*** Text excerpt ***
Finally, when everybody has gone through, they notice me again. I’m upset, but I force myself to smile so that things run smoothly. The woman calls out her colleagues, and they all start inspecting every single plage of my passeport, then fixing me, and talking to each other. I don’t know why they don’t want to let me go, I think they feel obliged to mark the occasion. They must find that funny, too. A man comes to me, asks me where I’m from. “Switzerland? Why would you want to come to this shit hole?” “-This shit hole has so far welcomed me far better than any of you have”, I want to answer. But I don’t, and I shrug my shoulders instead. After another few minutes, finally, he tells the woman to let me pass. She accepts unwillingly.
So I get out, to my great relief. I’m on the other side. I don’t feel very good, this place has marked me, and I feel sad. I join Numan who was waiting for me all of this time and we quickly leave the place.
Our stay in Nazareth will end up being amazing, it is a beautiful city and full of history. We join some of Numan’s friends that show us around, they welcome us warmly.
This liberty has an expiratory date, and so the time has already come to go back to the West Bank. The way back is a lot easier: no one asks us for anything. The difference of treatment between both directions surprises me a lot. I am nevertheless not enchanted to go back to this strange place and would like to take photos of it, to show the world what no one ever sees, but of course, I can’t. Just after jumping into a taxi that’s waiting for us, I do try to take out my camera discretly, without real success; the driver sees me and tells me off. “You want to get us killed? They would shoot at us if they saw you.” Ouch, I need to stop underestimating the danger. All of that, and I wasn’t even able to take a decent picture.
Before heading back to Nablus, we explore briefly the town of Jenin.
***
> [Exercise task A]:
List every place name that appears in the travel account.
> [Exercise task B]:
Write out each line of the rows that contains the string "kern", respecting case.
The travel account and the rows that follow it are unrelated to each other.
*** Working data ***
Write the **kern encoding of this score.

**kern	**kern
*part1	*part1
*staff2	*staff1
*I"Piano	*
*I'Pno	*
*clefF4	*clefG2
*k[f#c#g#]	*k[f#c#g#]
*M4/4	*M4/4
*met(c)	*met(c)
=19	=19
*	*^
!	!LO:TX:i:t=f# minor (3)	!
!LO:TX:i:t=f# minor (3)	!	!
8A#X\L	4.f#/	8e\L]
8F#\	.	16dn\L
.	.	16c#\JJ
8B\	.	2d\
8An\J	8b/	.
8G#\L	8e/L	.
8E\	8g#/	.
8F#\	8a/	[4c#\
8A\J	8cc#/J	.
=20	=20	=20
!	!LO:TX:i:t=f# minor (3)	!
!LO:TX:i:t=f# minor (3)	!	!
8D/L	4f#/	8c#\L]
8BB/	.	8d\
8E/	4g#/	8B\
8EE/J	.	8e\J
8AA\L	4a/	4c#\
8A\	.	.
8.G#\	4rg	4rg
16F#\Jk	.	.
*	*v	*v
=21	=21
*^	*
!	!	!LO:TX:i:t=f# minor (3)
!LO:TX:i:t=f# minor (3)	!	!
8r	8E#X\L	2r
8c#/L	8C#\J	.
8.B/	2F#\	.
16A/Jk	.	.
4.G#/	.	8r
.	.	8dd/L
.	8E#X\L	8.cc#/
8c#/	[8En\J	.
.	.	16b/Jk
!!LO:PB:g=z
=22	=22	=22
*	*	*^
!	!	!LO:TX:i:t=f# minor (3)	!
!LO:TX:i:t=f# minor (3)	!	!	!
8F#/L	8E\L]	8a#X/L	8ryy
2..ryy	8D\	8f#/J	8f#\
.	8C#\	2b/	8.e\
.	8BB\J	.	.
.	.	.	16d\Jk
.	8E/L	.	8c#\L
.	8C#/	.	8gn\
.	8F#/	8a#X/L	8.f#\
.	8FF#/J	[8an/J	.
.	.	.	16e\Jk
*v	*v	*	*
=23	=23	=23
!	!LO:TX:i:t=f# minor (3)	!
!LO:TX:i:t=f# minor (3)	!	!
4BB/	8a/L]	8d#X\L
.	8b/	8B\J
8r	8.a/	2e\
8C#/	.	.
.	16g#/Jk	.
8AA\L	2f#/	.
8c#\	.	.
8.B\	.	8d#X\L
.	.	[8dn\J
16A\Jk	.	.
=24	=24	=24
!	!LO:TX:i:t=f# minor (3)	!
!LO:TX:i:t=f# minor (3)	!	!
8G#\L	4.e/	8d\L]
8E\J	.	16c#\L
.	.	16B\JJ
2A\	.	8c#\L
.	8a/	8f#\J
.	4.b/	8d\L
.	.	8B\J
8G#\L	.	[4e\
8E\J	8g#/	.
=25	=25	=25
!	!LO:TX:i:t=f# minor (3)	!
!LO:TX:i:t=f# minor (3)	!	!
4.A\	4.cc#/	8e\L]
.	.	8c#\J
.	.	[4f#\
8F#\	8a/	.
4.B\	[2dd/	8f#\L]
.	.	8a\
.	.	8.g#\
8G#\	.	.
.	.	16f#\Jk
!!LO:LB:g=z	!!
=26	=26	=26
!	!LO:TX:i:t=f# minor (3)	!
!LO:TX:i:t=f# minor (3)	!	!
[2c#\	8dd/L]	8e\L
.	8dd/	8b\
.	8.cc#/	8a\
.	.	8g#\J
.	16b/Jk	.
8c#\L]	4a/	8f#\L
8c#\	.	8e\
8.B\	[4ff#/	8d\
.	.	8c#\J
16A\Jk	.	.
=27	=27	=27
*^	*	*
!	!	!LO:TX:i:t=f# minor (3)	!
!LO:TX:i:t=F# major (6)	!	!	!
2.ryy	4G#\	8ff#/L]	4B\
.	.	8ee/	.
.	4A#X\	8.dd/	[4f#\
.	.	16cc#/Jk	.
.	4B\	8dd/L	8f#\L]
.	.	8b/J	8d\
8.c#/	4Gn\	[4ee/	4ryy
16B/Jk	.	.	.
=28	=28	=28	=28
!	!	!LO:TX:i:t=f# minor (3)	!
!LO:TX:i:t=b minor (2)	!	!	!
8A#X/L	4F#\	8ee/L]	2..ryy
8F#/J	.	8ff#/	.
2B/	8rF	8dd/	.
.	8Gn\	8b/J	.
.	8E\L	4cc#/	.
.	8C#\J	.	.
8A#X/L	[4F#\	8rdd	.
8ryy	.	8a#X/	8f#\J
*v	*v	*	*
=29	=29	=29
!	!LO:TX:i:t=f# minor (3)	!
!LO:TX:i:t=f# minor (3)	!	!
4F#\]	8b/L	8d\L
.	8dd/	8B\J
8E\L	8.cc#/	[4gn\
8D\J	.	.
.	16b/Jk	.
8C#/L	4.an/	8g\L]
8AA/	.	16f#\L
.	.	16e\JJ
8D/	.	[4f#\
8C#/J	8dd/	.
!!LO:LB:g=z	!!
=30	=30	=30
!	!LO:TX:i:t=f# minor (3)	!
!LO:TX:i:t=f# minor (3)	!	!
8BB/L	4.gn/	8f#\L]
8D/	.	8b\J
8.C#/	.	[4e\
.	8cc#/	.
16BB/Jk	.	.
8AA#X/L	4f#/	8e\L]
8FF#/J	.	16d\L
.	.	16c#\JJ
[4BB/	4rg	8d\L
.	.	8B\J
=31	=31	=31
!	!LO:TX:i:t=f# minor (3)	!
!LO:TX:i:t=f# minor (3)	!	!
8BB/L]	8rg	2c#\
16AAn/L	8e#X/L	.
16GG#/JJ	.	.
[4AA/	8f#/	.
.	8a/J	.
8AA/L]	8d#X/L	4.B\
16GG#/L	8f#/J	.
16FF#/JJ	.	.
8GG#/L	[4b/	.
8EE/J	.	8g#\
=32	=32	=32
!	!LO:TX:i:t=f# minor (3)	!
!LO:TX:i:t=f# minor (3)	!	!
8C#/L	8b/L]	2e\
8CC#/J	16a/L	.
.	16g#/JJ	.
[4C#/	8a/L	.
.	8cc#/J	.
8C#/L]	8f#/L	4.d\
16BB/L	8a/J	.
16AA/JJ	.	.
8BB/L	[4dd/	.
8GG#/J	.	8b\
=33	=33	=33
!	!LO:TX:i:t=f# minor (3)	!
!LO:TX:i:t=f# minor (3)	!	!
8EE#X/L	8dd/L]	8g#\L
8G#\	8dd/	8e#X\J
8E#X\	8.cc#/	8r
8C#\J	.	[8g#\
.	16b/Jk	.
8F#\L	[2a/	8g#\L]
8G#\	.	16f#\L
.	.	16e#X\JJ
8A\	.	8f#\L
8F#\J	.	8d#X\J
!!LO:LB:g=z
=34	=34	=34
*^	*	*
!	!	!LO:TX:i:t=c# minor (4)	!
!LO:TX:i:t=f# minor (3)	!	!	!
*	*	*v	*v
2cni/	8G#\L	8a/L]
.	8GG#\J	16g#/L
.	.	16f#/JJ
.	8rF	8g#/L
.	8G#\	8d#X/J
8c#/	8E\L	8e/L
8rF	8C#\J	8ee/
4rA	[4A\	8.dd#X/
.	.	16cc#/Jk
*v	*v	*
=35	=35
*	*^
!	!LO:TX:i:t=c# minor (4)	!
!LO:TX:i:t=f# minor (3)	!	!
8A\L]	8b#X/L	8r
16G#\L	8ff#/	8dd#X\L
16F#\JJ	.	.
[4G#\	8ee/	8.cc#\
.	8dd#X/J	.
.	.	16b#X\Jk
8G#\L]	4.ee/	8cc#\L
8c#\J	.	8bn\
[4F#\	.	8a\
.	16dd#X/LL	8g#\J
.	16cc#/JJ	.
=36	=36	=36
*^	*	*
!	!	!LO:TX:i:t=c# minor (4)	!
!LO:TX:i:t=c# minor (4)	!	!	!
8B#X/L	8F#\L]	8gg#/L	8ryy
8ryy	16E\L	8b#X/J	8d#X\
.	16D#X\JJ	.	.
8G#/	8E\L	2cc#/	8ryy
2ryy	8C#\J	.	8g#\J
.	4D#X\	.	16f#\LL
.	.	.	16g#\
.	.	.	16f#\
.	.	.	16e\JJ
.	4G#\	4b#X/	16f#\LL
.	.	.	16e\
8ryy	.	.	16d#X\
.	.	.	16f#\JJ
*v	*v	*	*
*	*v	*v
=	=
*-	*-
***
> [Output A]:
Switzerland, Nazareth, West Bank, Nablus, Jenin

> [Output B]:
Write the **kern encoding of this score.
**kern	**kern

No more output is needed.